[YOUR INSTRUCTIONS] Render the lines below as a JSON list of strings, with one string per line and blank lines omitted. Leave the pictures out of the list.

[INFORMATION PROVIDED]
►
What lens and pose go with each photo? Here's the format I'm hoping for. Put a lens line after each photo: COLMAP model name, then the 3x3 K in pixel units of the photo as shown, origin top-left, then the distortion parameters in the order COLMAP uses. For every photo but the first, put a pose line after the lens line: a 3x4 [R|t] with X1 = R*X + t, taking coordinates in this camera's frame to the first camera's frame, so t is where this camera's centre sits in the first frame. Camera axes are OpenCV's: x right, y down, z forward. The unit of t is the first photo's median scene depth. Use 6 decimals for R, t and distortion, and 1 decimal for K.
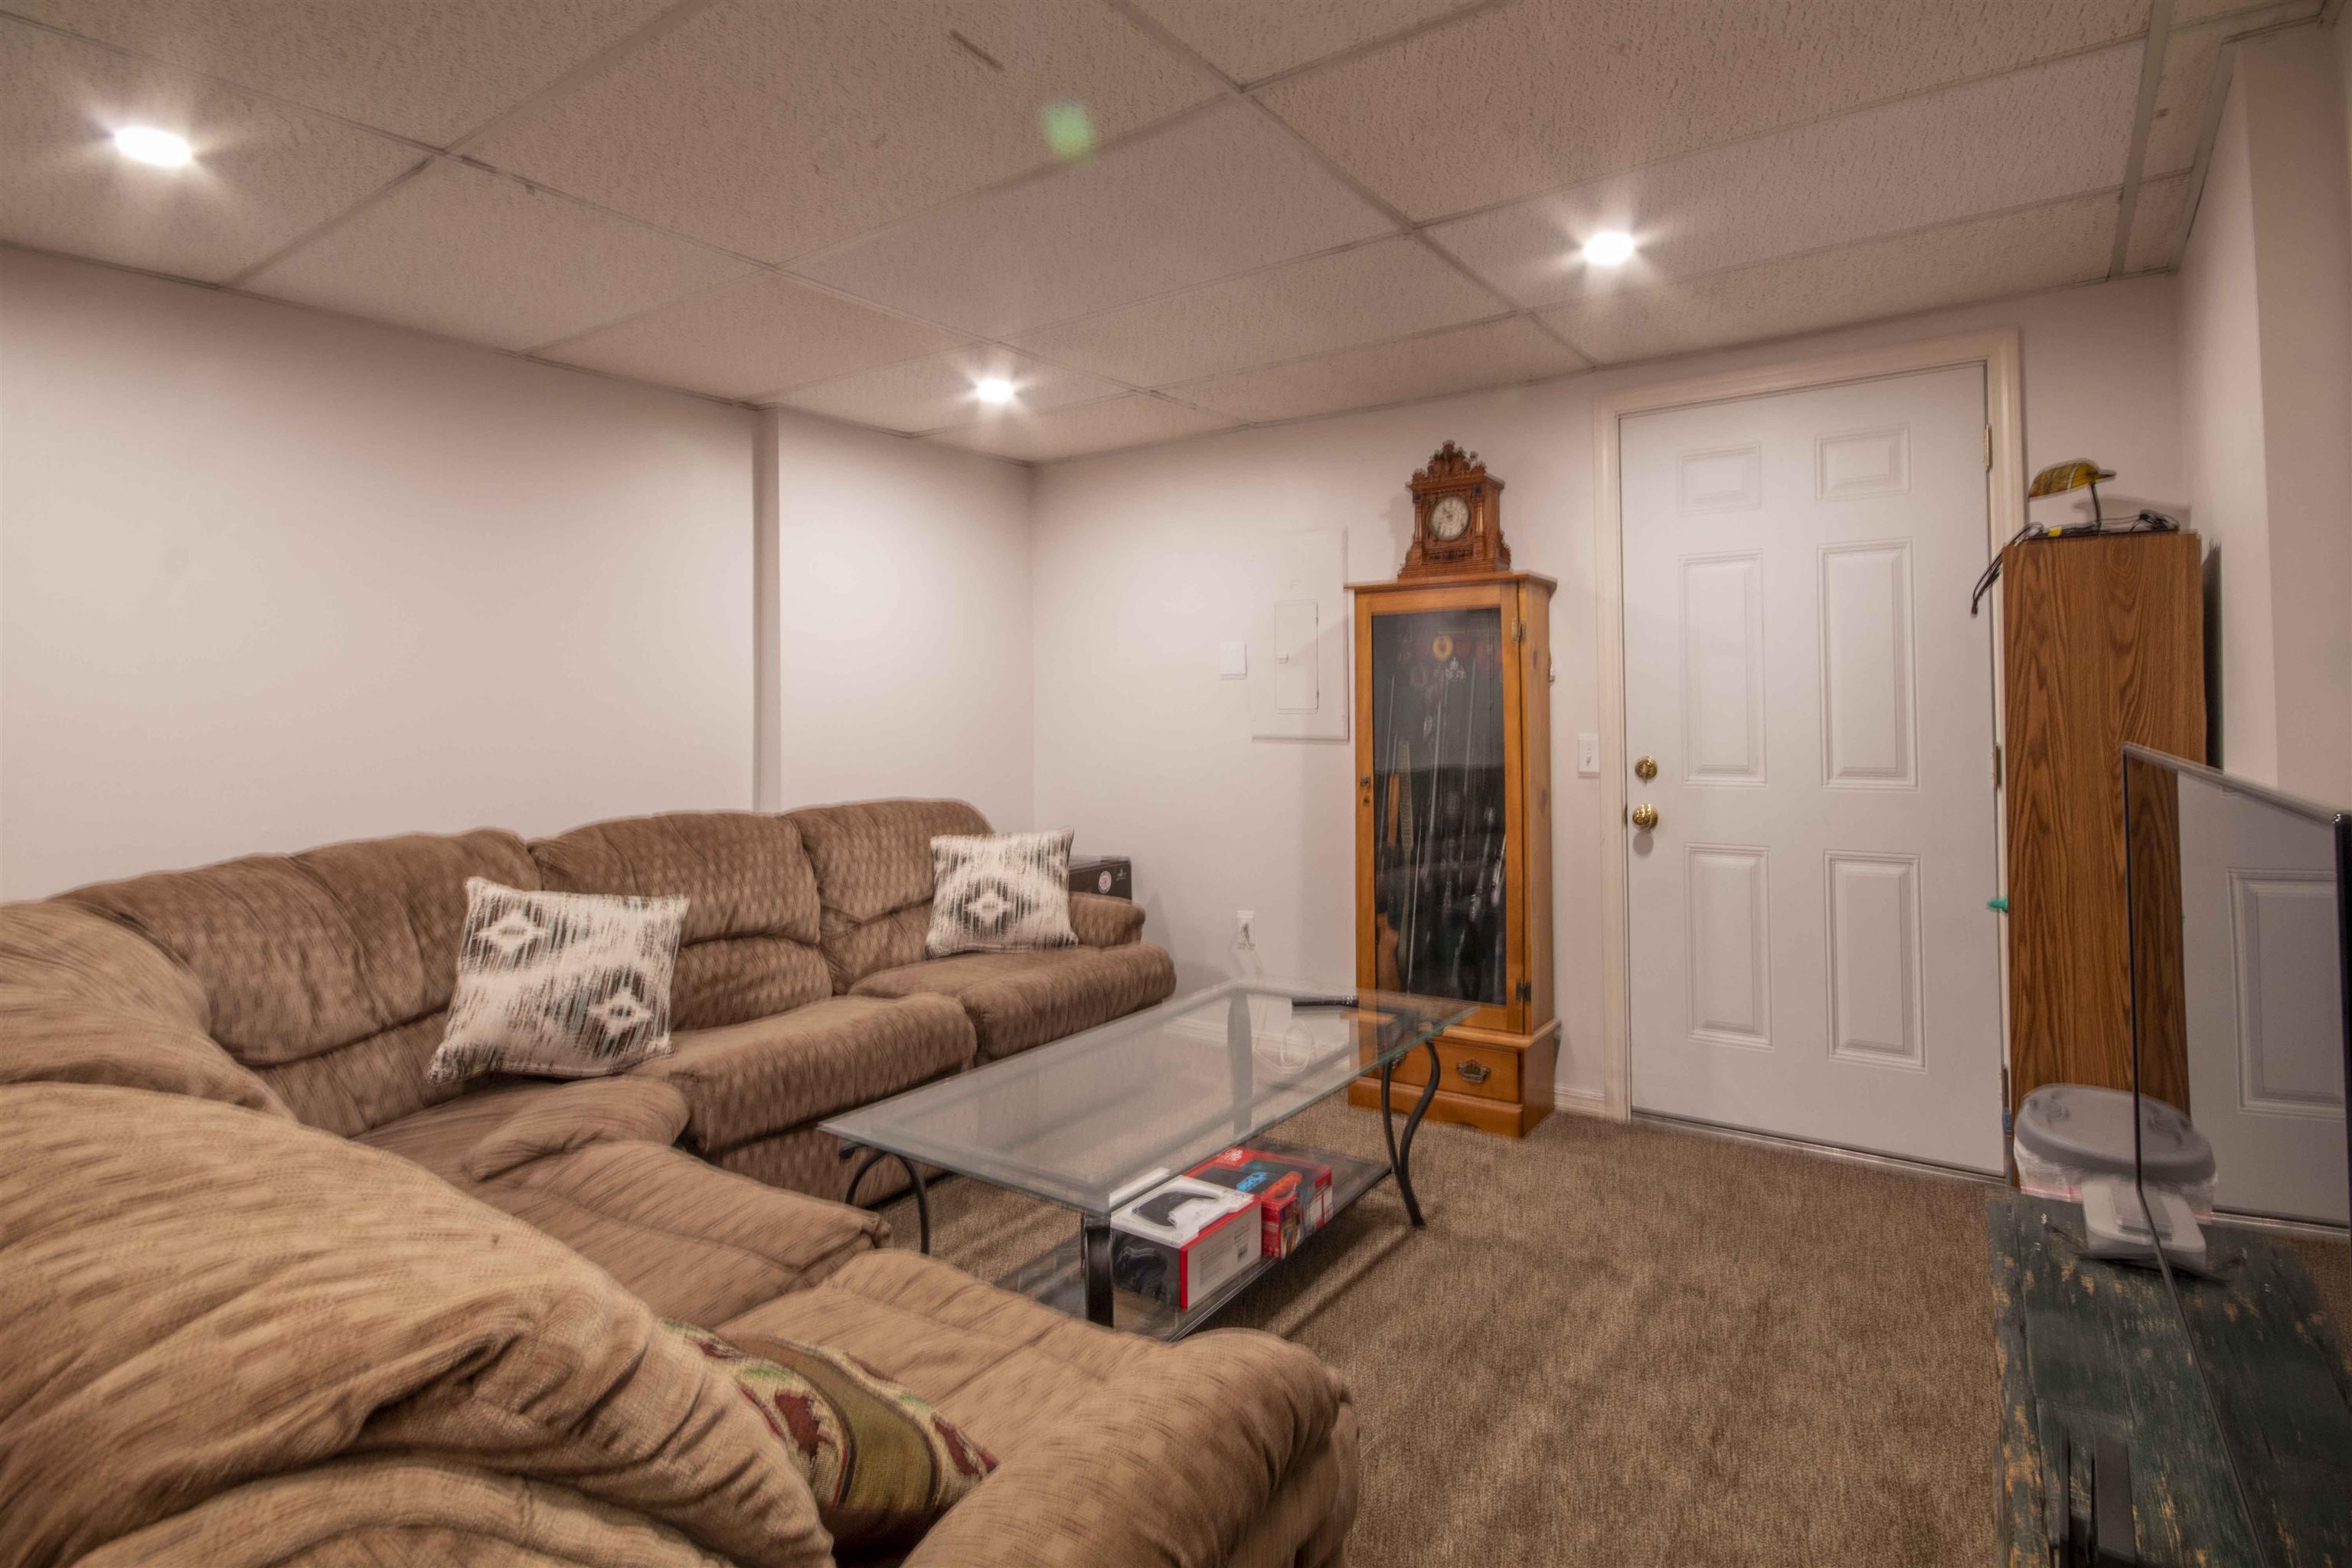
lens RADIAL K [[1182.9, 0, 1216.2], [0, 1182.9, 671.1], [0, 0, 1]] dist [0.000358, 0.009711]
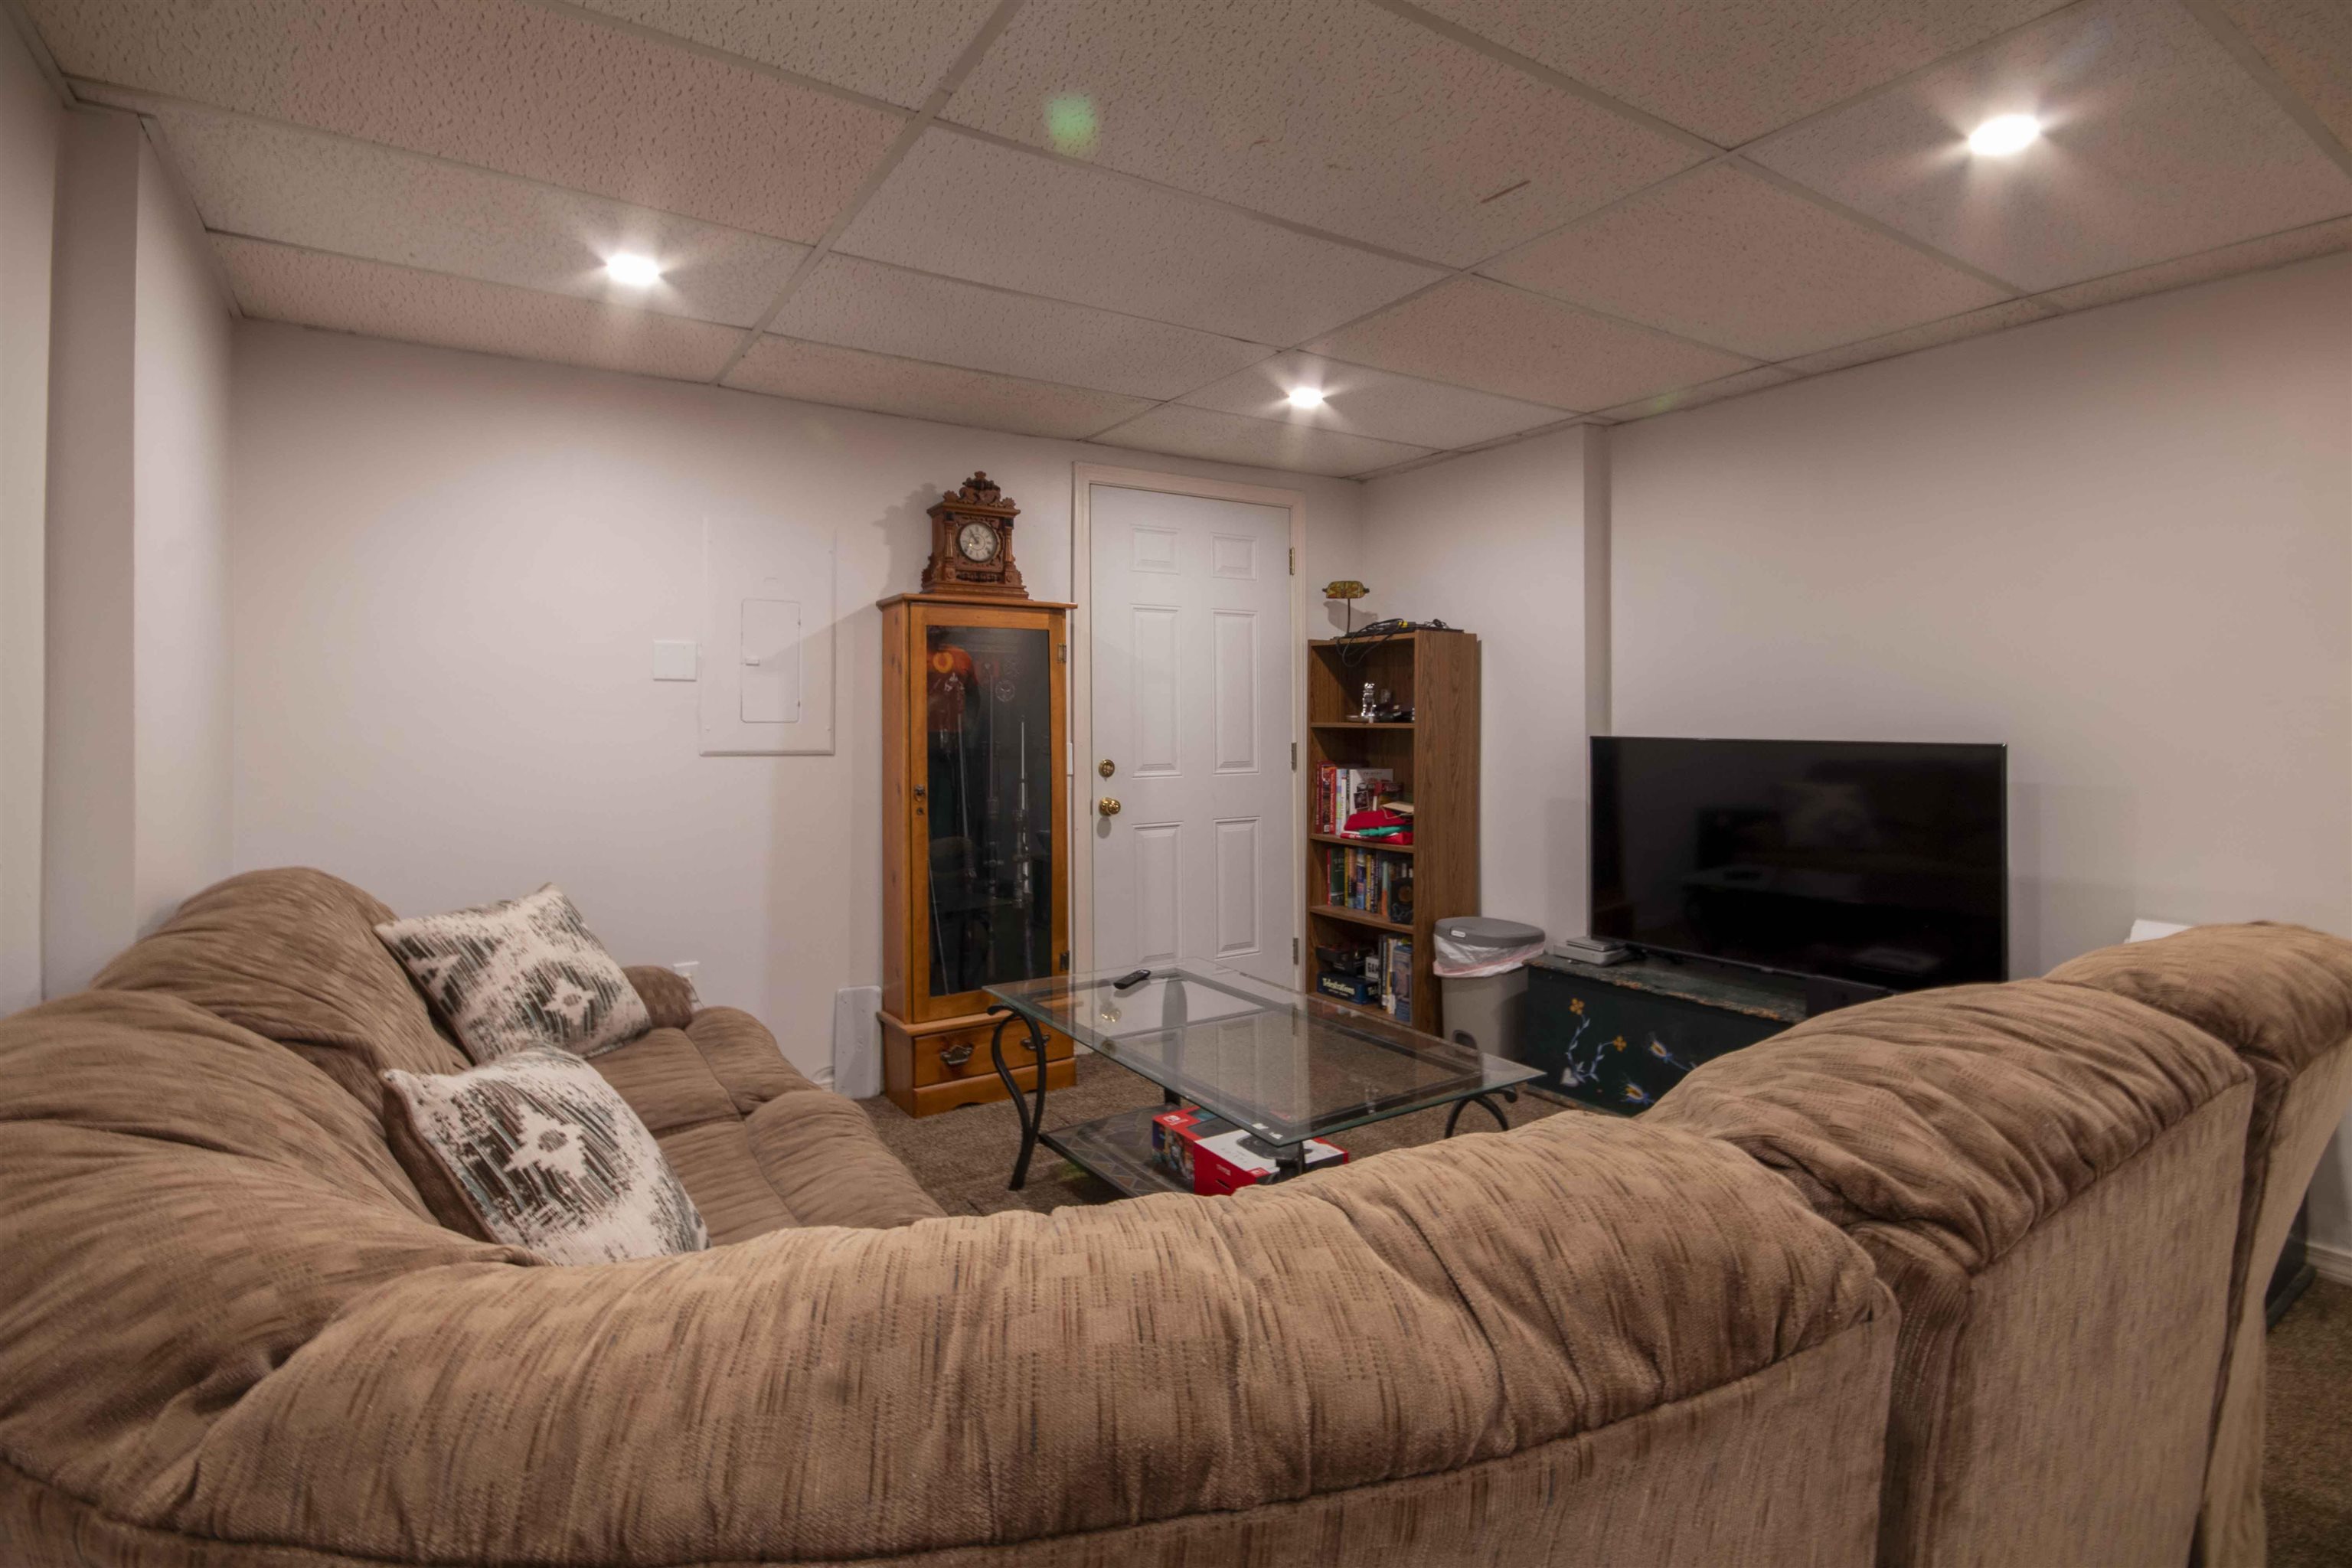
lens RADIAL K [[1140.1, 0, 1175.8], [0, 1140.1, 722.9], [0, 0, 1]] dist [-0.001191, -0.000108]
pose [[0.391329, 0.003449, 0.920245, -0.688932], [-0.033350, 0.999389, 0.010436, 0.017619], [-0.919647, -0.034774, 0.391205, 0.428889]]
◄
[REPLY TO THE EXERCISE]
[
  "What lens and pose go with each photo? Here's the format I'm hoping for. Put a lens line after each photo: COLMAP model name, then the 3x3 K in pixel units of the photo as shown, origin top-left, then the distortion parameters in the order COLMAP uses. For every photo but the first, put a pose line after the lens line: a 3x4 [R|t] with X1 = R*X + t, taking coordinates in this camera's frame to the first camera's frame, so t is where this camera's centre sits in the first frame. Camera axes are OpenCV's: x right, y down, z forward. The unit of t is the first photo's median scene depth. Use 6 decimals for R, t and distortion, and 1 decimal for K.",
  "lens RADIAL K [[1182.9, 0, 1216.2], [0, 1182.9, 671.1], [0, 0, 1]] dist [0.000358, 0.009711]",
  "lens RADIAL K [[1140.1, 0, 1175.8], [0, 1140.1, 722.9], [0, 0, 1]] dist [-0.001191, -0.000108]",
  "pose [[0.391329, 0.003449, 0.920245, -0.688932], [-0.033350, 0.999389, 0.010436, 0.017619], [-0.919647, -0.034774, 0.391205, 0.428889]]"
]